Dne 27.10.2017 v 10:00 Zhangyanfei (YF) napsal(a):
Hello
If the udevd daemon would not timeout, I think dmsetup mandatory wait udev finalizing any timeouts is good idea.
But udevd would timeout in 180 sencond and kill the event process( systemd-udevd[39029]: timeout: killing). In this situation, I think
The point here is - udev should not be 'randomly' killing workers - and if it
needs so - it should provide a 'recovery' path mechanism, where such path
after killing worker is supported.
If this mechanism is missing - you end-up with a device which is NOT present
in udev DB - yet - there is some 'esoteric' dm device which is there
and you don't know if it's usable or not.

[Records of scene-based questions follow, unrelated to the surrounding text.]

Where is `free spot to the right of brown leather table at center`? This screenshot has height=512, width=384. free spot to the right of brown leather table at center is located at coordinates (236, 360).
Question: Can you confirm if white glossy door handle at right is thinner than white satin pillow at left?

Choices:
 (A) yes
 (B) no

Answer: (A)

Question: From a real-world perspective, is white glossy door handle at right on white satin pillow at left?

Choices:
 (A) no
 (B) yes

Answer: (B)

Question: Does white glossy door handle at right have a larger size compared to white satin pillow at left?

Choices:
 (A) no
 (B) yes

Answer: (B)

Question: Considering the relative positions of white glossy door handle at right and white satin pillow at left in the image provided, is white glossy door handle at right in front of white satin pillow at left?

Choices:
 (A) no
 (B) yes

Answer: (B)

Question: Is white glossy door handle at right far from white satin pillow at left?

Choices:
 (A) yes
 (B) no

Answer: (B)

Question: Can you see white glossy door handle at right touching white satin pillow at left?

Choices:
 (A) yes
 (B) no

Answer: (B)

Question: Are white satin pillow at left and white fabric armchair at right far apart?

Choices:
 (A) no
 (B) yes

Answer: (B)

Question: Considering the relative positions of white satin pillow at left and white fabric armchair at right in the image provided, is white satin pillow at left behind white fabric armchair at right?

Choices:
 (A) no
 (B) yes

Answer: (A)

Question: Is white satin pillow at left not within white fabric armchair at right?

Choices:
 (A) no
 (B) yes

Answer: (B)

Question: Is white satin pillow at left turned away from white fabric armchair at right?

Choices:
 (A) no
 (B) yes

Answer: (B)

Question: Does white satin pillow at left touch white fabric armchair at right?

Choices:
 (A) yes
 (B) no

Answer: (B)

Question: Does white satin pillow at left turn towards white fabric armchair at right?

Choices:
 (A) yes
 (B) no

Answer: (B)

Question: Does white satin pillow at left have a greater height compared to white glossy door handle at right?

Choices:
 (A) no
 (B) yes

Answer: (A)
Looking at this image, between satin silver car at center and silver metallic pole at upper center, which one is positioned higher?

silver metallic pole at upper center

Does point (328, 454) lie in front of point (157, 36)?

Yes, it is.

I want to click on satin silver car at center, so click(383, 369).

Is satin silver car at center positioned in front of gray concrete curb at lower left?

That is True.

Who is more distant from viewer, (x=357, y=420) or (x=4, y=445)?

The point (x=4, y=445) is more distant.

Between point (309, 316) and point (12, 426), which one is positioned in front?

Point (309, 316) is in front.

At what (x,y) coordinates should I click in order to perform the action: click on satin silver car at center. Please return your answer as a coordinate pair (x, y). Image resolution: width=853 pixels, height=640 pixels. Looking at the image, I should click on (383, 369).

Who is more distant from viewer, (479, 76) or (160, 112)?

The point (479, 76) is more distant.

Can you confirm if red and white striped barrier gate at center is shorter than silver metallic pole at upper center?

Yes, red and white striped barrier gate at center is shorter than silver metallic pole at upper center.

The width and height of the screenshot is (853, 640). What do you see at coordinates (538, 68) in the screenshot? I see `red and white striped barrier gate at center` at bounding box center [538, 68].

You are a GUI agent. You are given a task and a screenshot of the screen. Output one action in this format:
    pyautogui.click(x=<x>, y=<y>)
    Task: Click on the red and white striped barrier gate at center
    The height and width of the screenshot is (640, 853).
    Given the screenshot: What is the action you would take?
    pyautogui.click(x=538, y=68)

mandatory wait udev finalizing is useless, because udev has been killed and
can't coordination dmsetup forever. So I think it's better to tell the one who
call the dmsetup, the process error return, than let the process wait forever.

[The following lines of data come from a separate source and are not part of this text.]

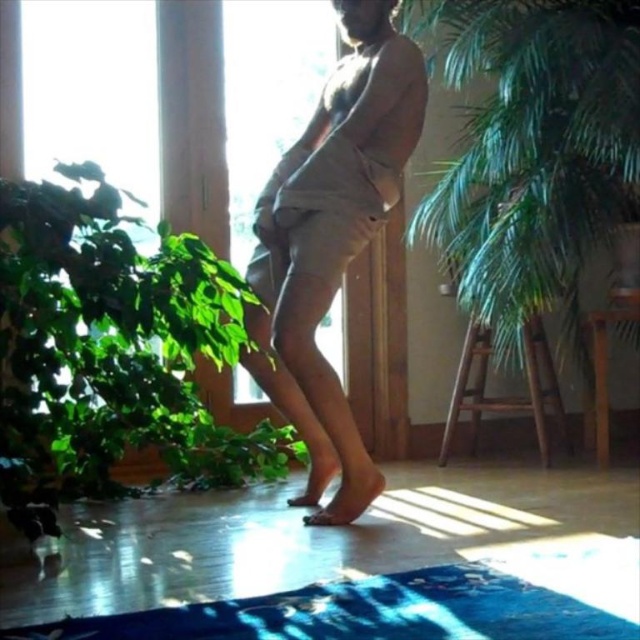
Does green leafy plant at lower left have a smaller size compared to beige cotton shorts at center?

No, green leafy plant at lower left is not smaller than beige cotton shorts at center.

Does green leafy plant at lower left lie behind beige cotton shorts at center?

No.

This screenshot has width=640, height=640. In order to click on green leafy plant at lower left in this screenshot , I will do `click(112, 353)`.

The width and height of the screenshot is (640, 640). Find the location of `green leafy plant at lower left`. green leafy plant at lower left is located at coordinates (112, 353).

Does beige cotton shorts at center have a larger size compared to blue textured yoga mat at lower center?

Yes, beige cotton shorts at center is bigger than blue textured yoga mat at lower center.

Between point (317, 509) and point (492, 586), which one is positioned in front?

Point (492, 586) is more forward.

Who is more forward, (394, 200) or (141, 627)?

Positioned in front is point (141, 627).

This screenshot has height=640, width=640. I want to click on beige cotton shorts at center, so click(x=332, y=243).

Who is higher up, green leafy plant at lower left or transparent glass window at center?

transparent glass window at center is above.

Which of these two, green leafy plant at lower left or transparent glass window at center, stands shorter?

Standing shorter between the two is green leafy plant at lower left.

Is point (52, 266) closer to camera compared to point (292, 36)?

Yes, point (52, 266) is closer to viewer.

Where is `green leafy plant at lower left`? green leafy plant at lower left is located at coordinates (112, 353).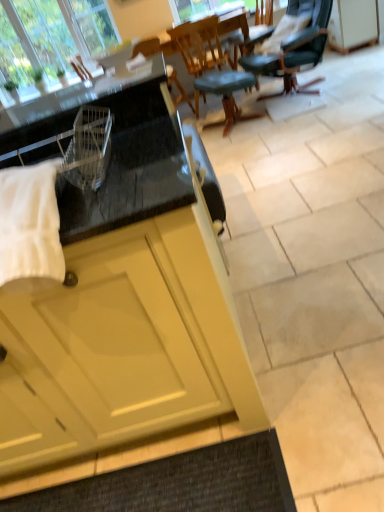
Question: Considering the positions of teal leather stool at center and green leather office chair at upper right, positioned as the first chair in right-to-left order, in the image, is teal leather stool at center taller or shorter than green leather office chair at upper right, positioned as the first chair in right-to-left order,?

Choices:
 (A) short
 (B) tall

Answer: (A)

Question: Is teal leather stool at center in front of or behind green leather office chair at upper right, the second chair when ordered from left to right, in the image?

Choices:
 (A) front
 (B) behind

Answer: (B)

Question: Which object is positioned closest to the green leather office chair at upper right, the second chair when ordered from left to right?

Choices:
 (A) teal leather stool at center
 (B) matte yellow cabinet at upper right, arranged as the second cabinetry when viewed from the left
 (C) wooden chair at center, which appears as the second chair when viewed from the right
 (D) dark gray textured mat at lower center
 (E) clear glass window at upper left

Answer: (A)

Question: Which object is positioned closest to the teal leather stool at center?

Choices:
 (A) green leather office chair at upper right, the second chair when ordered from left to right
 (B) matte yellow cabinet at upper right, which is counted as the first cabinetry, starting from the back
 (C) matte yellow cabinet at lower left, marked as the second cabinetry in a right-to-left arrangement
 (D) dark gray textured mat at lower center
 (E) wooden chair at center, which appears as the first chair when viewed from the left

Answer: (E)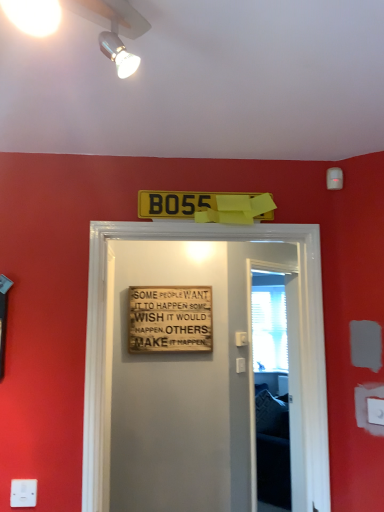
Question: Which is correct: white plastic electric outlet at lower right, the 1th electric outlet positioned from the back, is inside transparent plastic screen door at center, or outside of it?

Choices:
 (A) inside
 (B) outside

Answer: (B)

Question: From their relative heights in the image, would you say white plastic electric outlet at lower right, marked as the second electric outlet in a front-to-back arrangement, is taller or shorter than transparent plastic screen door at center?

Choices:
 (A) short
 (B) tall

Answer: (A)

Question: Which object is the closest to the white plastic electric outlet at lower left, which ranks as the first electric outlet in bottom-to-top order?

Choices:
 (A) white glossy spotlight at upper center
 (B) transparent plastic screen door at center
 (C) white mesh screen at right
 (D) white plastic electric outlet at lower right, which is the 2th electric outlet in left-to-right order
 (E) wooden sign at center, arranged as the 2th warning sign when viewed from the front

Answer: (D)

Question: Which object is positioned closest to the white plastic electric outlet at lower right, the 1th electric outlet viewed from the right?

Choices:
 (A) white mesh screen at right
 (B) wooden signboard at center
 (C) yellow plastic license plate at center, positioned as the 2th warning sign in back-to-front order
 (D) transparent plastic screen door at center
 (E) white glossy spotlight at upper center

Answer: (B)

If not add the dmsetup timeout mechanism, which strategy to solve this issue better?
You can always use i.e. cron job and every 15 minutes run:
'dmsetup udevcomplete_all 15'
To complete any blocked dmsetup/lvm command on a cookie...
The keypoint here is - you have system with broken device list - so any next
i.e. lvm2 command may 'freeze' while it would try to read a device that can
freeze the reading task - this is certainly bad case.
1、guarantee the udev never timeout.(but I think it is difficult to make sure any udev event will finish in 180 sencond in any abnormal situation)
2、modify the udev daemon, if udev event timeout,also notify the dmsetup it's done.
3、the one who call the command dmsetup needed timeout itself.
In principle timeouts are BAD when we talk about storage.
There needs to be some clear 'state-machine' mechanism.
It doesn't make much sense to kill worker which actually might not even be
possible if the worker freezes inside kernel.
And then there is even 2nd. category of 'kills' of workers - this happens on
overloaded machines running gazillion 'virtual guest' instances without any
resource check mechanism with assumption "OOM" killer is beautiful resource
manager in kernel - however such systems are destined for a near-time reboot -
anyone who tries to 'recover' from an OOM doesn't realize how complex that
would be - so this case is not worth dmsetup timeout either.